Let $a$ and $b$ be distinct irrationals; we lose no generality to suppose $a<b$. Assume they have equal integer parts, since otherwise there is an integer between them and the question is trivial. They have infinite decimal expansions, $.a_1a_2a_3\ldots$ and $.b_1b_2b_3\ldots$. These cannot agree in every position since otherwise $a=b$. So say they agree up to the $n-1$th position and differ at the $n$th. Then $$ x= \;.b_1b_2b_3\ldots b_n 0000000\ldots$$

is a rational number strictly between $a$ and $b$:

$$\begin{align}
a &= \;.a_1a_2\ldots a_{n-1}a_n\ldots \\& <\; .a_2a_2\ldots a_{n-1}b_n000\ldots &= x
\end{align}$$

because $a_n < b_n$, and

$$\begin{align}
x & = \;.b_1b_2b_3\ldots b_n 0000000\ldots \\ & < \;.b_1b_2b_3\ldots b_nb_{n+1}\ldots & = b
\end{align}$$

because not all of $b_{n+1}, b_{n+2}, \ldots$ can be zero.
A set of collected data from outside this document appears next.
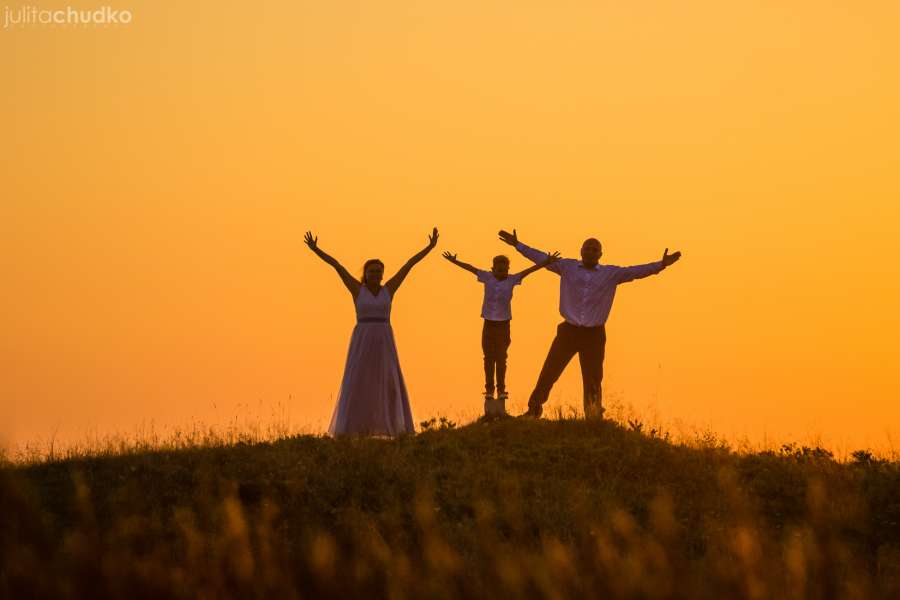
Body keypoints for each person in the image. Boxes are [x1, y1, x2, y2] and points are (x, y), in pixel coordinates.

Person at [498, 229, 681, 419]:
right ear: (581, 251)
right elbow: (541, 258)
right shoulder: (567, 267)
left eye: (595, 250)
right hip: (568, 331)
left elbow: (635, 271)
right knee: (549, 371)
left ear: (600, 254)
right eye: (588, 248)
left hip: (594, 335)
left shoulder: (611, 274)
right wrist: (518, 245)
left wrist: (661, 265)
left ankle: (592, 416)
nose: (591, 252)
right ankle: (533, 410)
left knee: (593, 378)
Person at [304, 228, 439, 436]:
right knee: (359, 381)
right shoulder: (357, 289)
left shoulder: (389, 289)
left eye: (378, 271)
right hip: (363, 338)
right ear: (365, 274)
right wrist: (316, 249)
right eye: (372, 271)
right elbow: (337, 266)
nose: (375, 274)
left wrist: (429, 248)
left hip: (384, 338)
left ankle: (392, 427)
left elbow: (408, 266)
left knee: (389, 381)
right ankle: (353, 429)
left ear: (382, 273)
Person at [442, 250, 560, 416]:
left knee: (501, 358)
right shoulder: (487, 277)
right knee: (488, 358)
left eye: (505, 270)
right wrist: (455, 261)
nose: (502, 273)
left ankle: (502, 389)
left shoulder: (512, 279)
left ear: (508, 270)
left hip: (503, 325)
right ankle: (489, 390)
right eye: (499, 270)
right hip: (488, 324)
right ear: (493, 269)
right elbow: (471, 268)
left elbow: (529, 270)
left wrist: (546, 262)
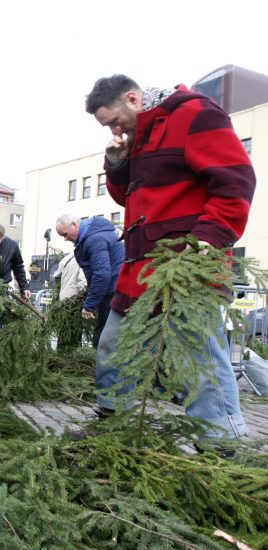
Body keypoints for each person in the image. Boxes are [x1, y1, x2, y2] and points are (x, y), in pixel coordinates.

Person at [85, 74, 255, 438]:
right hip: (138, 271)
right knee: (114, 346)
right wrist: (116, 161)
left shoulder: (195, 114)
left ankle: (219, 441)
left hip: (186, 267)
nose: (114, 130)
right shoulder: (139, 138)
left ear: (133, 99)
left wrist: (207, 240)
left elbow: (236, 179)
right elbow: (128, 198)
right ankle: (114, 425)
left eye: (114, 121)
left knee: (200, 356)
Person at [55, 214, 124, 347]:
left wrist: (90, 305)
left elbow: (102, 274)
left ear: (74, 225)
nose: (65, 239)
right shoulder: (91, 237)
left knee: (103, 339)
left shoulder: (95, 240)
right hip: (114, 291)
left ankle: (102, 367)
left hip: (113, 293)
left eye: (65, 234)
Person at [0, 224, 31, 299]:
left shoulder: (12, 246)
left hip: (3, 288)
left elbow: (18, 268)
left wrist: (24, 287)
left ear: (3, 237)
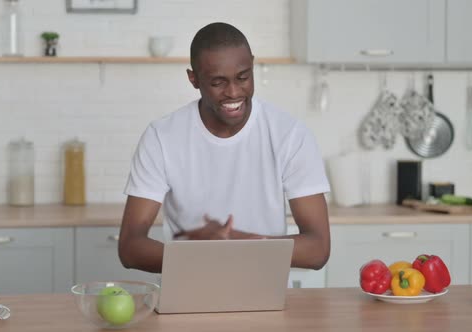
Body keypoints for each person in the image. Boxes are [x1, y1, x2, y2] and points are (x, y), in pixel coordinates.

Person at [118, 22, 330, 274]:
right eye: (218, 82)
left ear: (252, 65)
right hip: (188, 295)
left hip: (264, 295)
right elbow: (130, 247)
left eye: (243, 77)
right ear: (193, 79)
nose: (233, 92)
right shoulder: (161, 137)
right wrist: (200, 255)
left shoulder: (290, 134)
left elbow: (318, 249)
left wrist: (236, 244)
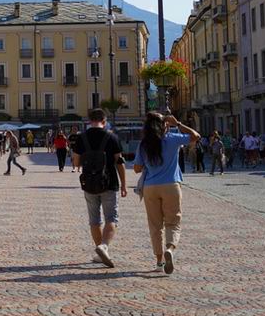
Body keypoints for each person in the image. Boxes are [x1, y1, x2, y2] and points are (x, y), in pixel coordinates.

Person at [134, 113, 200, 275]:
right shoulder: (172, 138)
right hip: (171, 185)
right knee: (173, 222)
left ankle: (159, 261)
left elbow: (136, 168)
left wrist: (149, 166)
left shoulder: (144, 144)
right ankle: (169, 249)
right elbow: (196, 136)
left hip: (150, 187)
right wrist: (178, 123)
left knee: (155, 225)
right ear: (165, 125)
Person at [72, 109, 126, 268]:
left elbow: (76, 163)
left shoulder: (82, 138)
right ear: (104, 120)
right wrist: (123, 184)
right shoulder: (112, 137)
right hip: (110, 183)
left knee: (94, 220)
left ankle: (99, 253)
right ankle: (104, 246)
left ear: (89, 120)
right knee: (111, 218)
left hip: (89, 184)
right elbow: (120, 162)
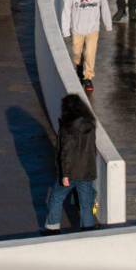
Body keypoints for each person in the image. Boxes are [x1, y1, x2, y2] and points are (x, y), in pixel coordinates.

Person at [43, 94, 98, 233]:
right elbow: (92, 149)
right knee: (86, 203)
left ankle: (52, 227)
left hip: (71, 172)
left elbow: (65, 153)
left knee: (56, 197)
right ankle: (88, 228)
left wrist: (65, 175)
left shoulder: (68, 127)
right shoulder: (90, 125)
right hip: (87, 171)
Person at [60, 0, 112, 92]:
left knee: (90, 54)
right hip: (77, 29)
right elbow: (66, 11)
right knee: (77, 53)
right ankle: (78, 66)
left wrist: (108, 24)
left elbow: (104, 7)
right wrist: (65, 30)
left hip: (92, 29)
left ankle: (88, 77)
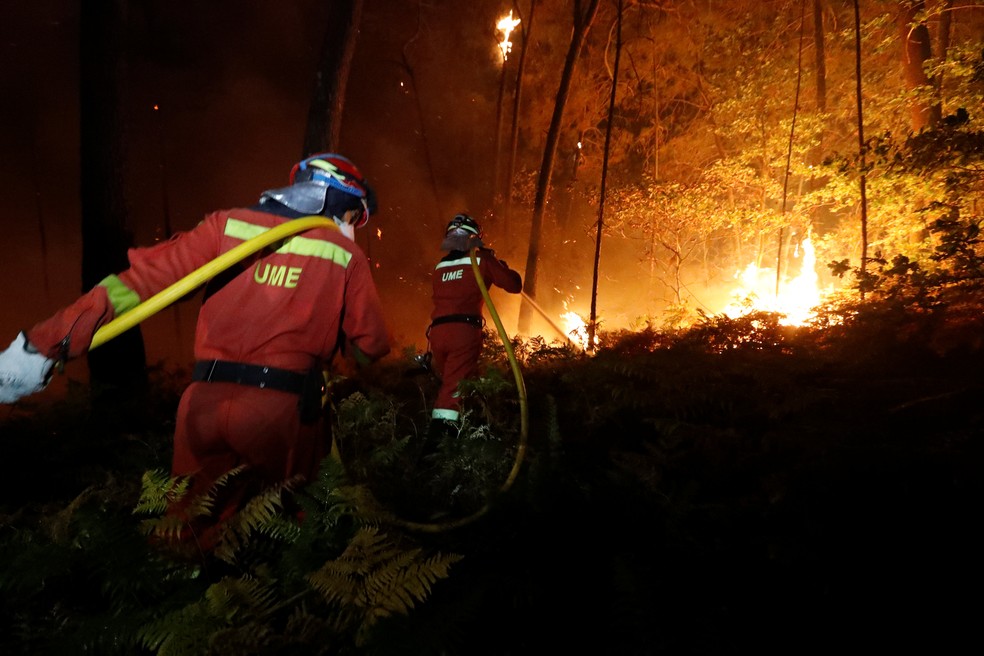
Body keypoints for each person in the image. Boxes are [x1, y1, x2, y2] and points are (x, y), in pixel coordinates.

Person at [0, 152, 391, 541]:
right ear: (342, 200)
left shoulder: (227, 224)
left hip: (202, 407)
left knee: (186, 533)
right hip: (284, 413)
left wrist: (43, 344)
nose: (352, 227)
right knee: (295, 536)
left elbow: (137, 284)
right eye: (355, 217)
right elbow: (370, 345)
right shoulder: (345, 254)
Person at [424, 213, 522, 444]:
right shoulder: (481, 261)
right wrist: (495, 263)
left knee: (452, 382)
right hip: (463, 333)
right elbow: (514, 285)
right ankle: (438, 447)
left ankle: (468, 428)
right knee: (452, 393)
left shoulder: (440, 266)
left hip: (437, 334)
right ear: (474, 238)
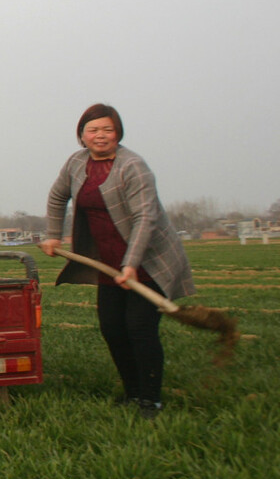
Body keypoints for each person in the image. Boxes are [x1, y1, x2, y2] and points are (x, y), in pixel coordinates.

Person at [39, 104, 194, 420]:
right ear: (82, 135)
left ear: (118, 133)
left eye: (107, 129)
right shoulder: (76, 163)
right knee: (112, 329)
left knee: (140, 328)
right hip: (108, 263)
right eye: (93, 130)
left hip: (149, 261)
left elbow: (145, 218)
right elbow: (57, 197)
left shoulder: (133, 166)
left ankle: (151, 401)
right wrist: (53, 234)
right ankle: (132, 392)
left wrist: (131, 263)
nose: (100, 136)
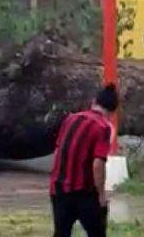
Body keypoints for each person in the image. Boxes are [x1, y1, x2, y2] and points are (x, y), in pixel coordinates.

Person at [49, 84, 119, 237]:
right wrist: (101, 195)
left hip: (59, 188)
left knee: (61, 233)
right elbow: (98, 164)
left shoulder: (70, 119)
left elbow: (59, 149)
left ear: (93, 102)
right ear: (112, 112)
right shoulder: (102, 127)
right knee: (97, 233)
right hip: (83, 192)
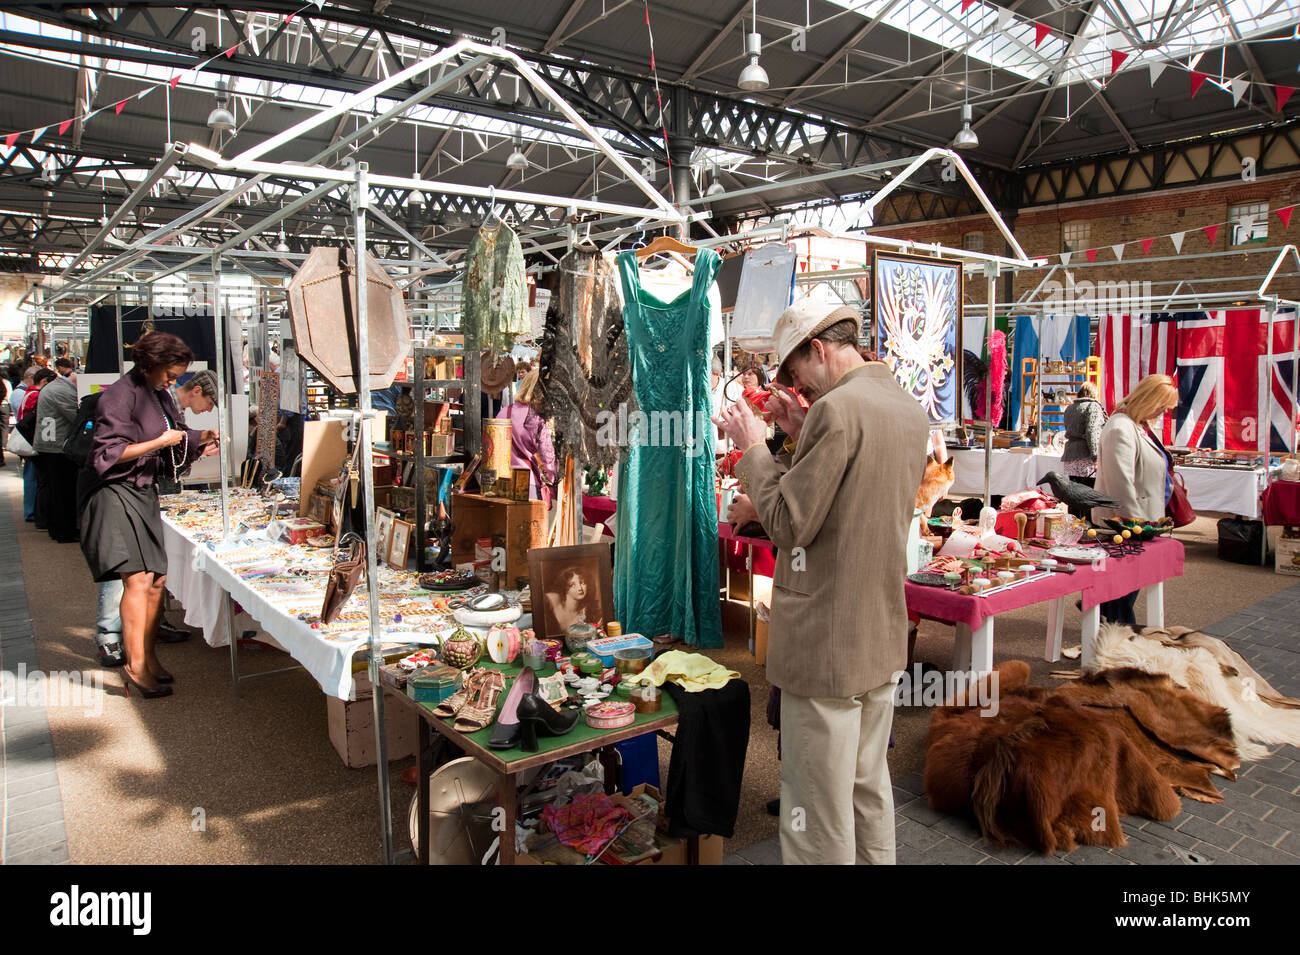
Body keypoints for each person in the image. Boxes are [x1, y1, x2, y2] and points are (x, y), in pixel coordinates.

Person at [713, 299, 928, 865]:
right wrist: (797, 432)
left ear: (818, 348)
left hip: (825, 641)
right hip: (878, 631)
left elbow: (789, 523)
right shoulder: (903, 406)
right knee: (866, 790)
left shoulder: (838, 411)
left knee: (816, 808)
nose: (795, 385)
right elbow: (845, 498)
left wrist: (755, 448)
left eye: (793, 372)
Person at [77, 332, 217, 698]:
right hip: (112, 493)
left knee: (157, 579)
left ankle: (149, 658)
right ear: (151, 365)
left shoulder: (159, 395)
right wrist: (160, 443)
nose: (174, 381)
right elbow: (107, 455)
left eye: (177, 376)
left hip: (141, 492)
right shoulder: (118, 396)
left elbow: (178, 435)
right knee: (137, 580)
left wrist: (201, 439)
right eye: (170, 374)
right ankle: (135, 665)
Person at [1092, 373, 1178, 624]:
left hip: (1140, 517)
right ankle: (1118, 625)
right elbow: (1121, 482)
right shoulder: (1121, 428)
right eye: (1162, 406)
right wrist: (1135, 522)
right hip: (1126, 522)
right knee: (1126, 583)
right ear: (1150, 400)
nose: (1163, 412)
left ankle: (1105, 612)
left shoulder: (1138, 425)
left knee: (1130, 582)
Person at [495, 366, 556, 504]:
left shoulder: (504, 412)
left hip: (501, 481)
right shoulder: (538, 419)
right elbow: (548, 458)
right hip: (528, 483)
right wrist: (552, 478)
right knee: (526, 524)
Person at [33, 365, 80, 542]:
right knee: (62, 492)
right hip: (57, 447)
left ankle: (57, 528)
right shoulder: (62, 391)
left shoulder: (55, 387)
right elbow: (75, 417)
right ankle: (64, 531)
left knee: (55, 490)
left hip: (50, 445)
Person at [21, 368, 55, 527]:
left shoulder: (28, 394)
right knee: (38, 481)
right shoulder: (36, 396)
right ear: (43, 382)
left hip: (31, 441)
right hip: (35, 441)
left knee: (34, 479)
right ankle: (35, 515)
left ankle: (33, 513)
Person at [1062, 381, 1105, 483]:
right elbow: (1092, 432)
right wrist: (1096, 457)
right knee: (1089, 494)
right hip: (1086, 457)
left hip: (1070, 456)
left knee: (1074, 493)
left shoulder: (1069, 408)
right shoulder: (1093, 406)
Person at [545, 567, 602, 633]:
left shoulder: (585, 613)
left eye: (582, 583)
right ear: (565, 586)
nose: (579, 588)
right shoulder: (551, 599)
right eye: (572, 585)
For example, there is a rational number betwen $\sqrt2 = 1.4142\ldots$ and $\sqrt3 -\frac14 = 1.482\ldots$; this method produces the rational number $1.48000\ldots = \frac{37}{25}$. You can of course do the same thing in base 2; then you get $x = 1._20111000\ldots = \frac{23}{16}$, which also works.

It would also be fairly easy to produce a similar argument based on the continued fraction expansions of $a$ and $b$, but I think this is simpler.